Throughout his internship and medical career as a paediatrician, Pavitra was witness to failing systems, lack of accountability and the unending hopelessness and misery of families. The heavy focus on medicines without adequate patient education resulted in them landing back in hospitals, overloading the understaffed and overworked facilities. This vicious cycle troubled him greatly. After completing his MD, he was given charge of the nursery of a well-known government hospital in Delhi. With high mortality rates - 4 out of 10 children dying, Pavitra insisted on simple practices – using sanitizers, washing hands, ensuring maintenance of appropriate temperature. After initial resistance, the staff complied, and the mortality rate went down to an impressive 10%. For Pavitra, the experience demonstrated how through collective action and implementation of simple solutions, significant impact is achieved.

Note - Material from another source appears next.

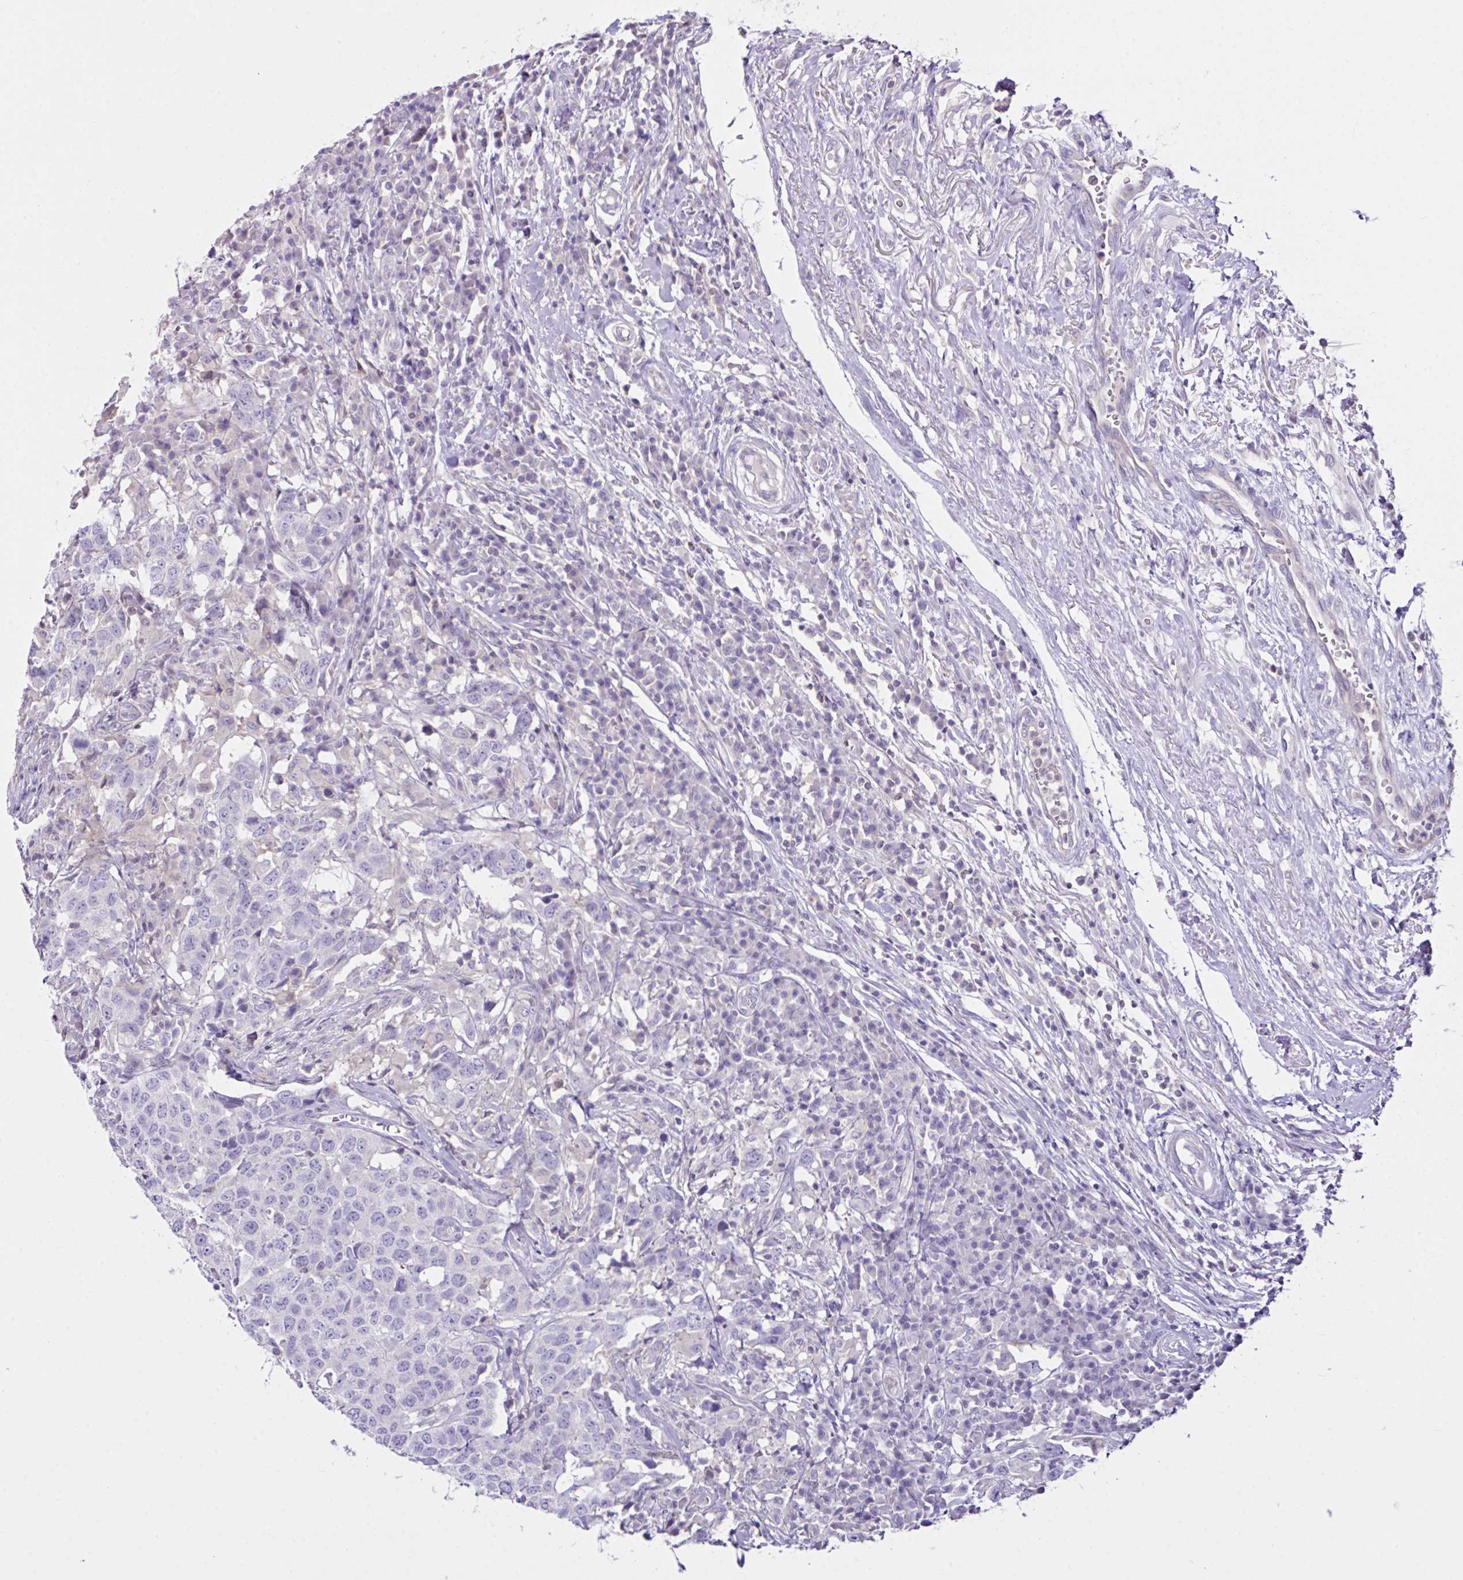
{"staining": {"intensity": "negative", "quantity": "none", "location": "none"}, "tissue": "head and neck cancer", "cell_type": "Tumor cells", "image_type": "cancer", "snomed": [{"axis": "morphology", "description": "Normal tissue, NOS"}, {"axis": "morphology", "description": "Squamous cell carcinoma, NOS"}, {"axis": "topography", "description": "Skeletal muscle"}, {"axis": "topography", "description": "Vascular tissue"}, {"axis": "topography", "description": "Peripheral nerve tissue"}, {"axis": "topography", "description": "Head-Neck"}], "caption": "Head and neck cancer was stained to show a protein in brown. There is no significant staining in tumor cells. (Stains: DAB IHC with hematoxylin counter stain, Microscopy: brightfield microscopy at high magnification).", "gene": "D2HGDH", "patient": {"sex": "male", "age": 66}}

And so though doing well in his profession, in 1999, Pavitra opted out of paediatrics, joined a course run by University of North Carolina and studied for a master’s degree in public health. In 2001, he was part of a research team set up to study the ‘role of counselling in ensuring families bring their children to PHCs when they fall ill’. The study took him to almost every PHC in the district, providing deep learning and insights into rural mind-sets where healthcare is concerned. The study also brought home the glaring gaps in the system as well as the inability and lack of will to address them.
An opportunity to join UNICEF presented itself and Pavitra worked both at the Rajasthan state office and the national office in Delhi. His stint at UNICEF opened new avenues and exposed him to the world of bureaucracy and government systems – the value of convenings and networking, of building institutional partnerships.
The years at UNICEF deepened his interest in community health. Pavitra had travelled enough to appreciate that even in developed states like Tamil Nadu, the system was broken at the last mile. As he says, “I knew it was not easy – from a systems point of view – so many factors – water, sanitation, distance, behaviour, status, hierarchies, and cost – all coalescing to ensure collapse of systems at the last mile. The Big Question is – how do we set up a friendly healthcare system – delivering quality, affordable services with dignity and respect, through community involvement and ownership”?
Pavitra set out to explore the models that existed. While the reach of auxiliary nurses and ASHA workers was huge, he saw their limited capacity to respond beyond data collection and inputs in maternal and child healthcare. Hospitals set up in rural areas by dedicated doctors, offered another option. But they were capital intensive and centralized. Tele-medicine could not penetrate remote outposts of the country with no connectivity. Neither did they offer the personal connect. Finally in 2012-13, he quit UNICEF and founded Basic Health Services to cater to health needs of tribal communities in South-western Rajasthan.